--- TEXT SECTION ---

Understanding that risk can be defined as the product of probability and consequence of failure, this figure shows risk as increasing diagonally with increasing consequence and probability. A given high-probability low-consequence event (B in Figure 2) and a low-probability high-consequence event (A in Figure 2) can result in the same risk score (depicted by colours in Figure 1, but can be represented as a number too). However, in the IAM context, while it is true that the risk scores of A and B are the same, the actions that have to be taken to address them are completely different. This is illustrated in Figure 2. While the appropriate action to manage the risk of type B is close monitoring, that for A is to follow a cost/benefit-based decision-making process, whose results may lead to a decision whether to operate to failure or renew/replace.
As stated above, it is the risk matrix that occupies the central place in an asset management system or a tool (e.g., asset management at Waternet Amsterdam, and the check-up program for small systems (CUPSS) asset management tool for small utilities by USEPA [38]). Asset management strategies differ for different combinations of failure frequencies and consequences of failure [39]. At the onset, the intention was to use the risk matrix approach to the drinking water supply system in Al-Mafraq to help prioritize investment actions. However, later in this paper, it is explained that the risk-based approach is only one, albeit an important, aspect of the process of prioritizing investment actions.

--- SOURCE DATA ---

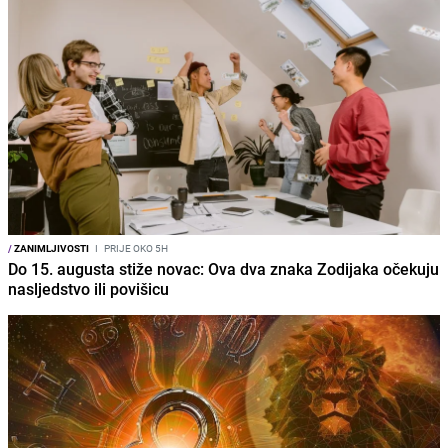
/
ZANIMLJIVOSTI
I
PRIJE OKO 5H
Do 15. augusta stiže novac: Ova dva znaka Zodijaka očekuju
nasljedstvo ili povišicu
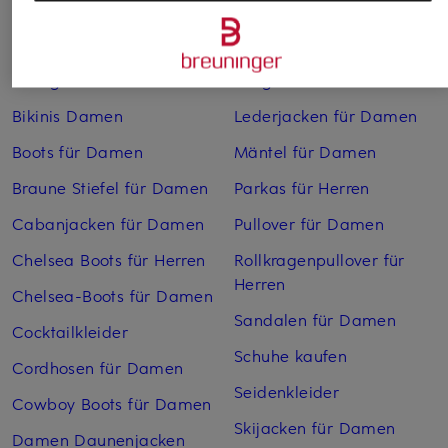
Abendkleider
Kleider
Anzüge für Herren
Lange Ballkleider
Bikinis Damen
Lederjacken für Damen
Boots für Damen
Mäntel für Damen
Braune Stiefel für Damen
Parkas für Herren
Cabanjacken für Damen
Pullover für Damen
Chelsea Boots für Herren
Rollkragenpullover für
Herren
Chelsea-Boots für Damen
Sandalen für Damen
Cocktailkleider
Schuhe kaufen
Cordhosen für Damen
Seidenkleider
Cowboy Boots für Damen
Skijacken für Damen
Damen Daunenjacken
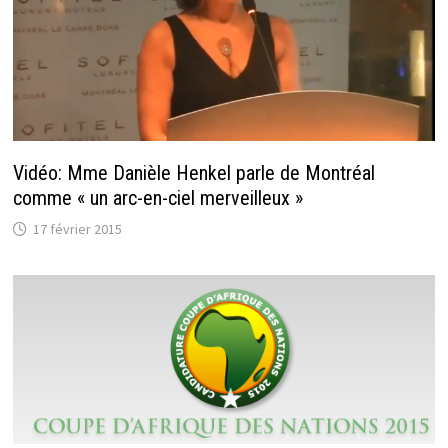
Vidéo: Mme Danièle Henkel parle de Montréal
comme « un arc-en-ciel merveilleux »
17 février 2015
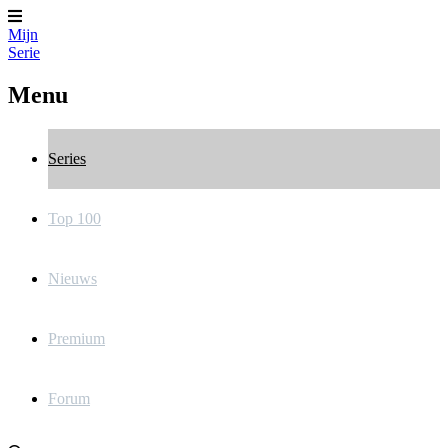
Mijn
Serie
Menu
Series
Top 100
Nieuws
Premium
Forum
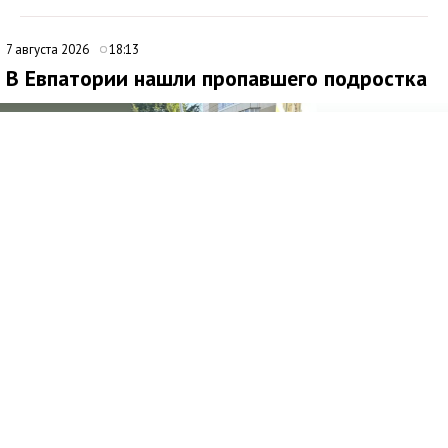
7 августа 2026
18:13
В Евпатории нашли пропавшего подростка
Медиаисточник: Министерство внутренних дел по Республике Крым
В Евпатории сотрудники полиции нашли 13-летнего Виталия
Ефремова, о пропаже которого стало известно 6 августа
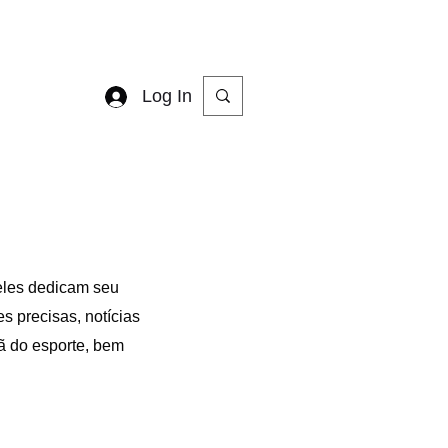
Log In
 eles dedicam seu
s precisas, notícias
fã do esporte, bem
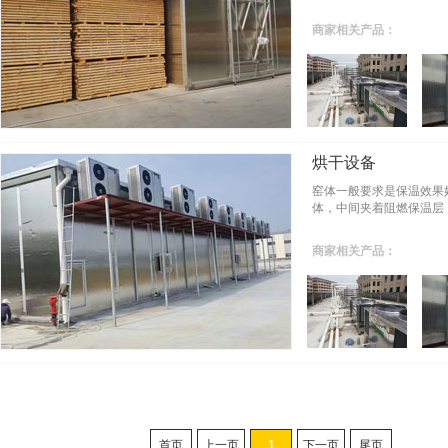
商家相关产品：
烘干设备
窑体一般要求是保温效果
体，中间夹着阻燃保温层
商家相关产品：
首页
上一页
1
下一页
尾页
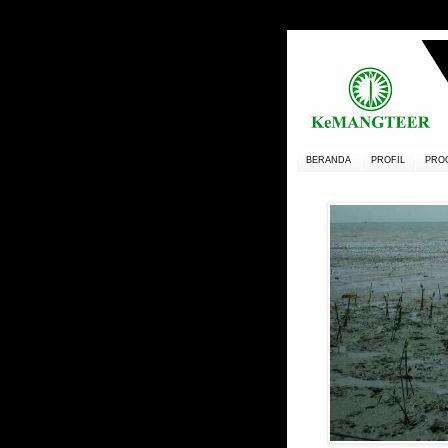
BERANDA
PROFIL
PRO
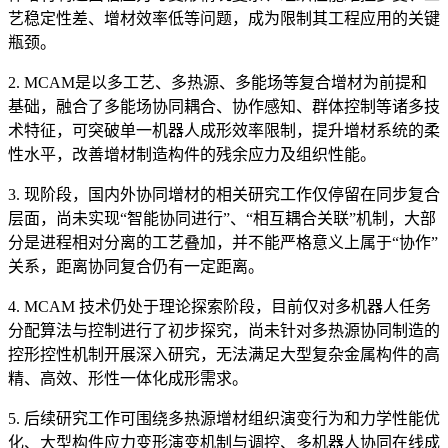
艺稳定性差、增材效率低等问题，成为限制其工程应用的关键
瓶颈。
2. MCAM是以多工艺、多热源、多能场等复合增材为前提和
基础，融合了多能场协同耦合、协作感知、群体控制等诸多技
术特征，可突破单一机器人成形效率限制，提升增材系统的柔
性水平，改善增材制造构件的残余应力及组织性能。
3. 现阶段，国内外协同增材的相关研究工作仅停留在同步复合
层面，尚未实现“智能协同进行”、“相互耦合关联”机制，大部
分是进程相对分离的工艺叠加，并不能严格意义上属于“协作”
关系，距离协同复合仍有一定距离。
4. MCAM 技术仍处于理论探索阶段，目前仅对多机器人任务
分配算法与控制进行了初步探究，尚未针对多热源协同制造的
控形控性机制开展深入研究，无法满足大型复杂金属构件的高
精、高效、形性一体化成形需求。
5. 后续研究工作可围绕多热源增材组织演变行为和力学性能优
化、大型构件应力变形演变机制与调控、多机器人协同在线成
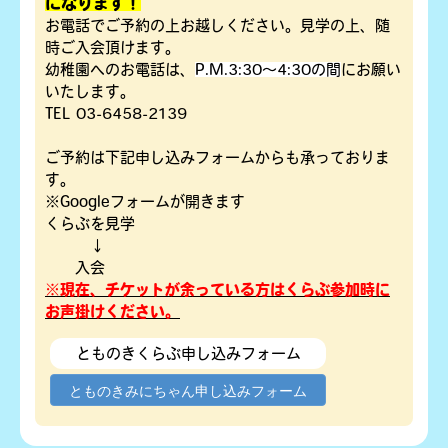
になります！
お電話でご予約の上お越しください。見学の上、随
時ご入会頂けます。
幼稚園へのお電話は、
P.M.3:30～4:30の間
にお願い
いたします。
TEL 03-6458-2139
ご予約は下記申し込みフォームからも承っておりま
す。
※Googleフォームが開きます
くらぶを見学
↓
入会
※現在、チケットが余っている方はくらぶ参加時に
お声掛けください。
とものきくらぶ申し込みフォーム
とものきみにちゃん申し込みフォーム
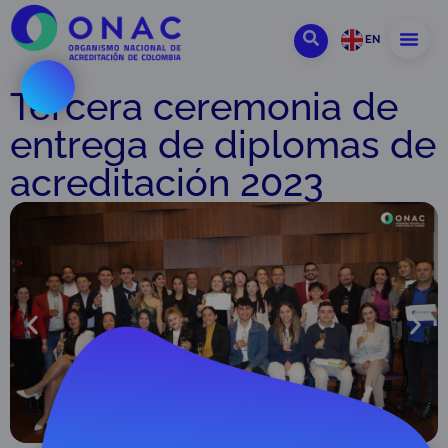
EN
Tercera ceremonia de
entrega de diplomas de
acreditación 2023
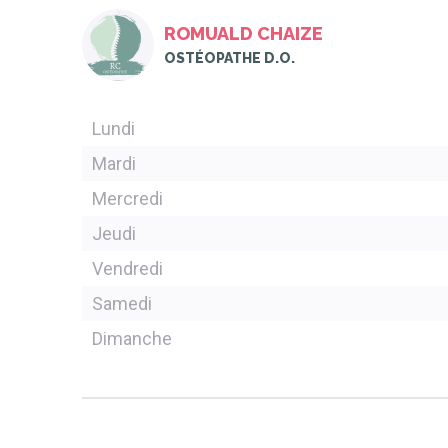
ROMUALD CHAIZE
OSTÉOPATHE D.O.
Lundi
Mardi
Mercredi
Jeudi
Vendredi
Samedi
Dimanche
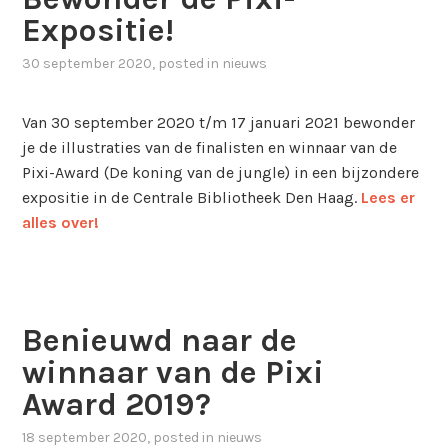
Expositie!
30 september 2020
, posted in
nieuws
Van 30 september 2020 t/m 17 januari 2021 bewonder
je de illustraties van de finalisten en winnaar van de
Pixi-Award (De koning van de jungle) in een bijzondere
expositie in de Centrale Bibliotheek Den Haag.
Lees er
alles over!
Benieuwd naar de
winnaar van de Pixi
Award 2019?
18 september 2020
, posted in
nieuws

---

* REQUEST 1 *
List every abbreviation that appears in the text on the risk matrix in asset management.
* REQUEST 2 *
Carry on the text about the risk matrix in asset management, starting after its last sentence.

* EXERCISE OUTPUT 1 *
IAM, CUPSS, USEPA

* EXERCISE OUTPUT 2 *
3. Introducing IAM at Al-Mafraq/Jordan

In May 2017, a three-day asset management training was organized in Amman for about 20 participants from the Jordanian Ministry of Water and Irrigation, Project Management Unit of the Ministry, United Nations High Commission for Refugees (UNHCR), United Nations International Children’s Emergency Fund (UNICEF), and the three water utilities: Yarmouk, Miyahuna, and Aqaba. The theoretical backgrounds, challenges, experiences and best practices of asset management in the water sector, based on the five asset management questions that Waternet uses were shared with the participants. This was followed by a five-day in-depth technical asset management training in November 2017 at IHE-Delft, the Netherlands, for seven Jordanian “asset management ambassadors” from the three water utilities, the Ministry of Water and Irrigation, and UNICEF. A four-day workshop with the objective of developing a fit-for-purpose IAM plan for the Al-Mafraq water supply system, as a pilot case, was organized at Al-Mafraq in January 2018. There were about 20 participants from the Ministry, UNICEF, and the three water utilities previously identified as AM ambassadors. The asset management ambassadors played a crucial role as co-facilitators, for which they had been prepared by the earlier trainings. Half of the participants in this training were from Yarmouk water utility ranging from the level of the director to field engineers.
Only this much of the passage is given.